■ **ESTRATTO DELLA PAGINA**
/---

A Destra di Porto Alegre. Perchè l'avanguardia è più no-global della sinistra
Sono contro l'impero capitalista guidato dagli Stati Uniti. Rivendicano la riscoperta della dimensione comunitaria contro il globalismo. Tra i loro referenti teorici ci sono intellettuali libertari come Noam Chomsky o miti della cultura di sinistra comunista come Che Guevara e Mao. Ma il loro cuore batte per le SS. E la loro cultura si fonda su scrittori come Leon Degrelle, Pierre Drieu La Rochelle o Julius Evola. Il loro intellettuale di spicco è Alain de Benoist. Combattono il globalismo delle multinazionali yankee. Ripropongono una società gerarchica non fondata sul denaro ma sull'ordine naturale: aristocratico e feudale. Quindi contro i "signori del denaro": gli ebrei. Sono i no global della destra radicale. Li analizza Marco Fraquelli, studioso della cultura di destra e autore di Il filosofo proibito. Tradizione e reazione nell'opera di Julius Evola (1994)

\---

■ **ISTRUZIONE ASSEGNATA A**
Riscrivi le righe dei record che vanno da quella contenente "Locate an element on the screen. The" fino a quella contenente "Find the location of a", estremi inclusi, sostituendo "alarm clock" con "wall clock" e lasciando invariato tutto il resto.

■ **RECORD ARCHIVIATI**

/---

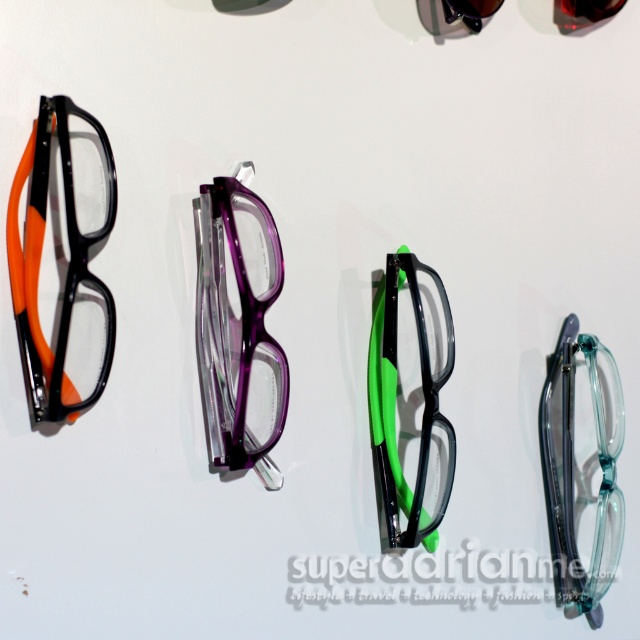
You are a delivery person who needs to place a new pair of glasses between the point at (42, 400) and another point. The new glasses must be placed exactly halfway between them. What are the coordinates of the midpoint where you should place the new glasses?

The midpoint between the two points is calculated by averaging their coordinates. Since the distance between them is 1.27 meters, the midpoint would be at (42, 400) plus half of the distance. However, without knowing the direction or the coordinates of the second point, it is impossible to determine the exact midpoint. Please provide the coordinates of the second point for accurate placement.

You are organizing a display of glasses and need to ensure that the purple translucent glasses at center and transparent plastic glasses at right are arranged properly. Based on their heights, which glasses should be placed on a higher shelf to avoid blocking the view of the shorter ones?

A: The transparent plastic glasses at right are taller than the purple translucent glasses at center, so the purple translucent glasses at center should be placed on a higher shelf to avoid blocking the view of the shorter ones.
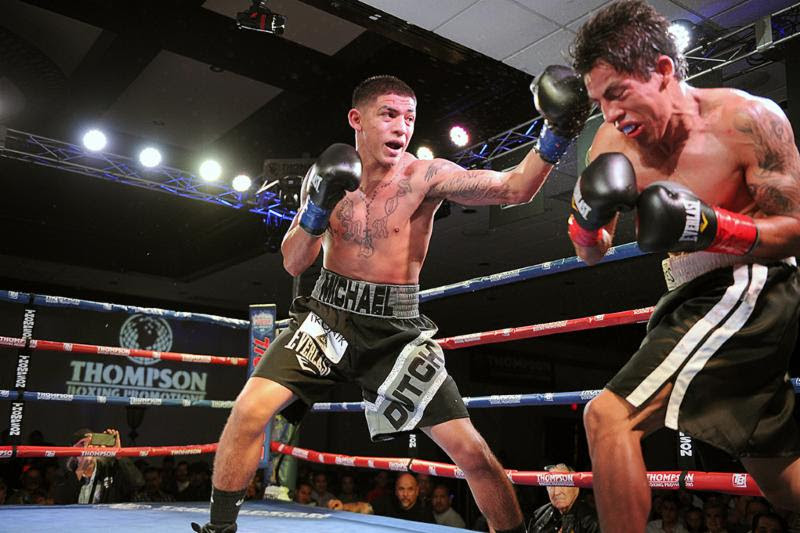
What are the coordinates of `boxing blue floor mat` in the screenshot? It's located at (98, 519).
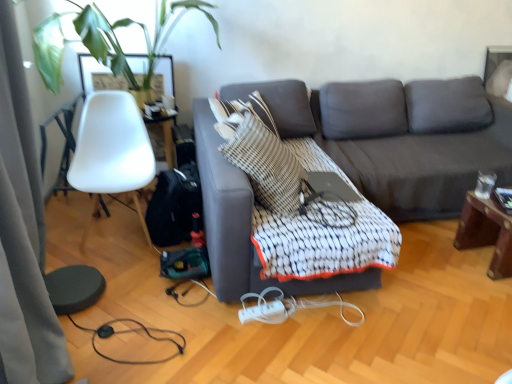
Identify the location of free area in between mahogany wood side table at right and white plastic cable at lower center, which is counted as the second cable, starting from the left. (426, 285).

\---
/---

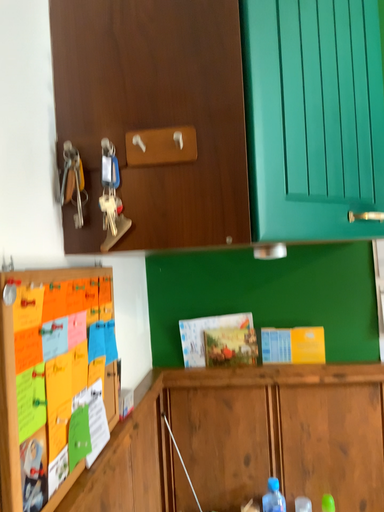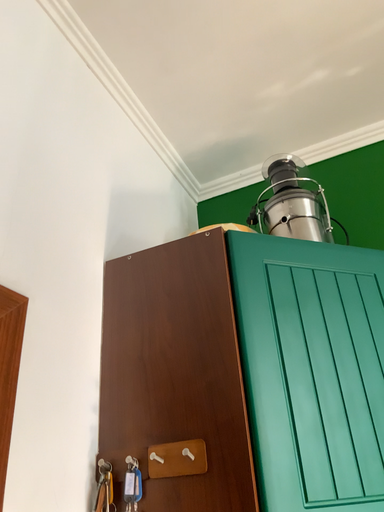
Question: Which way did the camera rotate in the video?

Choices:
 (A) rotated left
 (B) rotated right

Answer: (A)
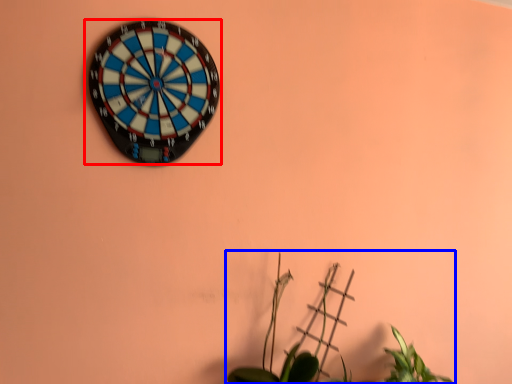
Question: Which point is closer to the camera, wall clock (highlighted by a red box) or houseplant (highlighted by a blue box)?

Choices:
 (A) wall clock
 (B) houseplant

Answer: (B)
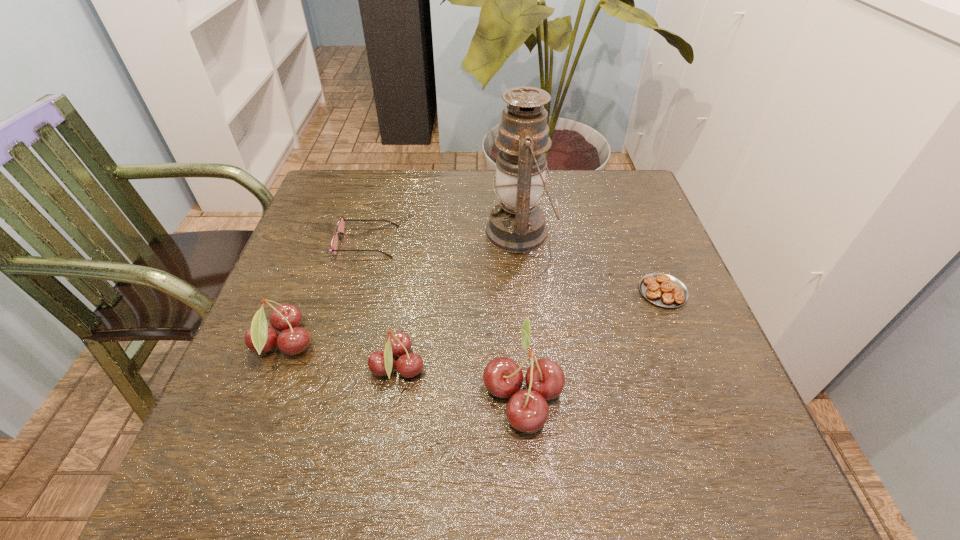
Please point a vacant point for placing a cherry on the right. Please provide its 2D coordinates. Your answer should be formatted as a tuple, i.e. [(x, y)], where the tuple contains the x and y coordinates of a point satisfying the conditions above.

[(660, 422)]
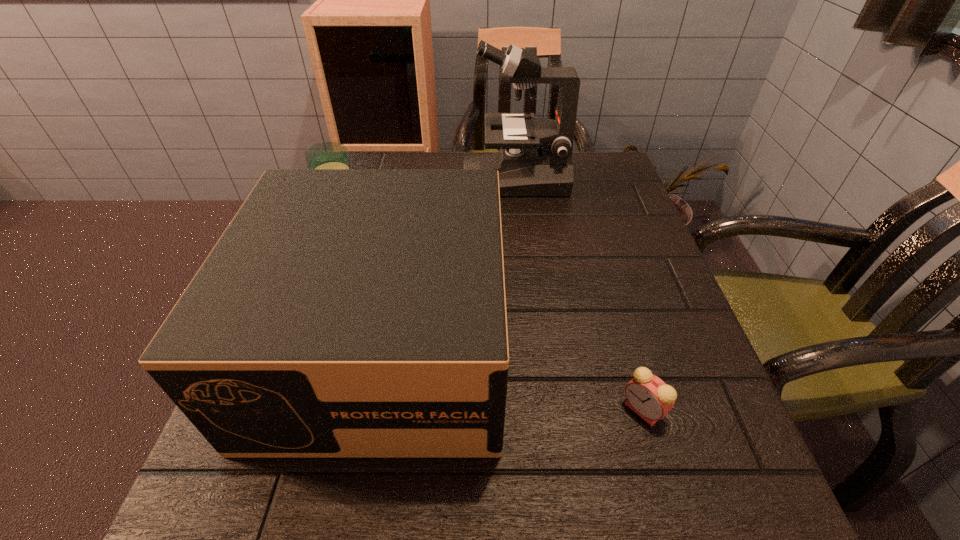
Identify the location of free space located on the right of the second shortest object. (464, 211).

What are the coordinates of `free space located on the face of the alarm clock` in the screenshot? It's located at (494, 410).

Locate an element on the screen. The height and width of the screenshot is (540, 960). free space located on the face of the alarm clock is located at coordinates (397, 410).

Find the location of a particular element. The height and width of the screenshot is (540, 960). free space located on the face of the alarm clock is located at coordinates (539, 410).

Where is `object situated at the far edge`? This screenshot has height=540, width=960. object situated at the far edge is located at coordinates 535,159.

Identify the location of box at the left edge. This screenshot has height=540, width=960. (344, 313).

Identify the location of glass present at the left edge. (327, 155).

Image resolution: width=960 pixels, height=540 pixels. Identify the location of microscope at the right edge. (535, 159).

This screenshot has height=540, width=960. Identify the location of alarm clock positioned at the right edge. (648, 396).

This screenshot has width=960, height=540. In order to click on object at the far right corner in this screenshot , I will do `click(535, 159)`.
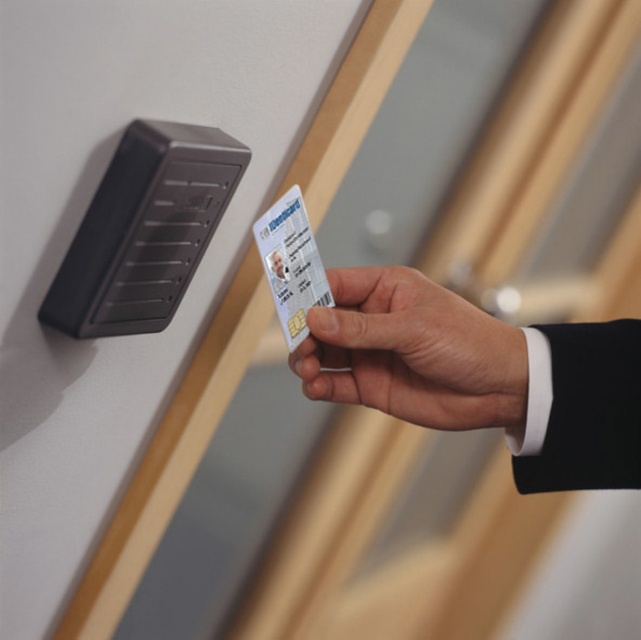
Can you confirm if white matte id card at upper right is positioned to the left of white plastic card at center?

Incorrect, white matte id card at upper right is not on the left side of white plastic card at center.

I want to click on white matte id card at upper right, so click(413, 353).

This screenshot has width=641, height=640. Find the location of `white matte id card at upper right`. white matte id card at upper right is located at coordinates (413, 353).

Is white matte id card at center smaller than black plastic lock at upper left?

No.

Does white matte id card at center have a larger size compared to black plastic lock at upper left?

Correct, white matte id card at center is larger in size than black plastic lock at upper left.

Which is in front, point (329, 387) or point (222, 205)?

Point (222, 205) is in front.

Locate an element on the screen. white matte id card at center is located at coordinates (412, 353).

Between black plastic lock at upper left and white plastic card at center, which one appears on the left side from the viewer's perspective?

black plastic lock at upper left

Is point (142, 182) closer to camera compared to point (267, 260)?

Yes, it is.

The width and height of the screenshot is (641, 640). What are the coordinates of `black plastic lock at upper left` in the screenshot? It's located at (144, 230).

\---
/---

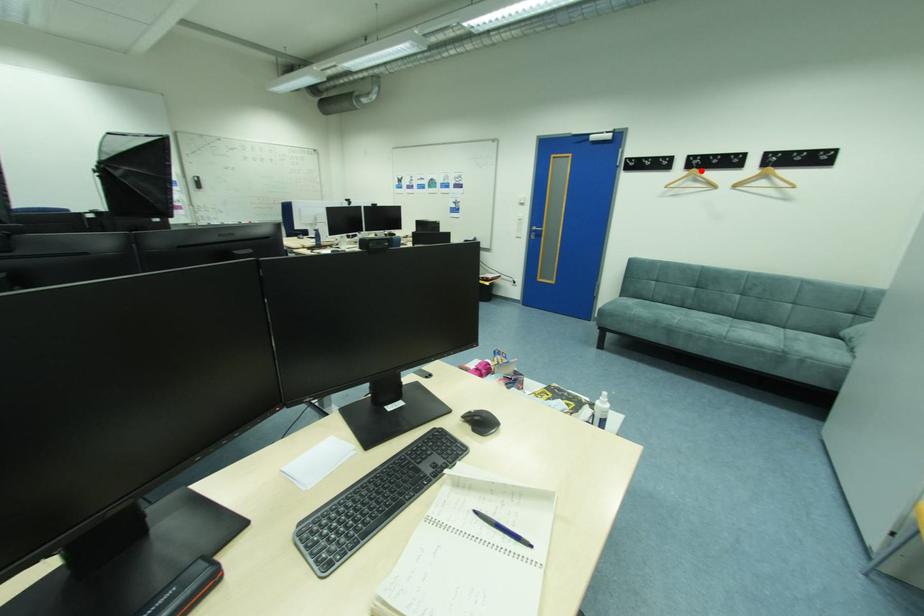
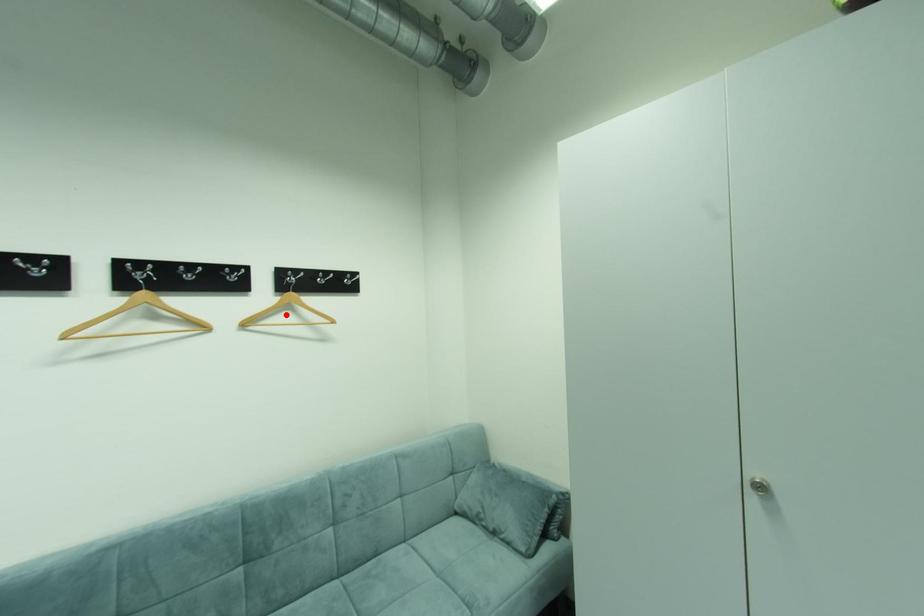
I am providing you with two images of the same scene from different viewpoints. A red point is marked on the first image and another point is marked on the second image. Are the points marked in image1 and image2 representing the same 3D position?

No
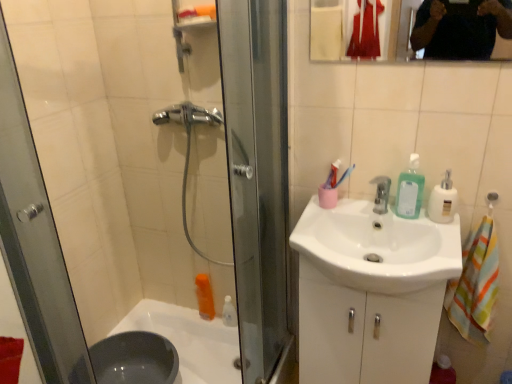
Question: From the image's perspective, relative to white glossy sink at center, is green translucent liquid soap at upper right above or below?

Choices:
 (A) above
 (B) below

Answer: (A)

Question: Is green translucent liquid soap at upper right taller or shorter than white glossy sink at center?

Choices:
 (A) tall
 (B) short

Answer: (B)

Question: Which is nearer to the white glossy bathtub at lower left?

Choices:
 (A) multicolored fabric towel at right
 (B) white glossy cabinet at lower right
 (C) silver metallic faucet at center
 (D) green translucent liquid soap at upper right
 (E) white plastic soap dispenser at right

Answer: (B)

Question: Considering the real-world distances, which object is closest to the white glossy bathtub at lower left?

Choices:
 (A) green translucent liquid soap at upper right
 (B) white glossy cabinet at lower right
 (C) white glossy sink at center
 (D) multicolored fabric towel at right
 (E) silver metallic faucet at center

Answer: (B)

\---

■ **ISTRUZIONE ASSEGNATA B**
Rispondi alle seguenti domande sull'estratto dedicato alla destra no global.
(i) Chi viene indicato come il loro intellettuale di spicco?
(ii) Su che cosa si fonda la società gerarchica che ripropongono?
(iii) In quale anno è uscito il libro di Marco Fraquelli sull'opera di Julius Evola?

■ **RISULTATO A**
Locate an element on the screen. The height and width of the screenshot is (540, 960). free space located on the face of the wall clock is located at coordinates (397, 410).

Find the location of a particular element. The height and width of the screenshot is (540, 960). free space located on the face of the wall clock is located at coordinates (539, 410).

■ **RISULTATO B**
(i) Alain de Benoist.
(ii) Sull'ordine naturale, aristocratico e feudale, e non sul denaro.
(iii) Nel 1994.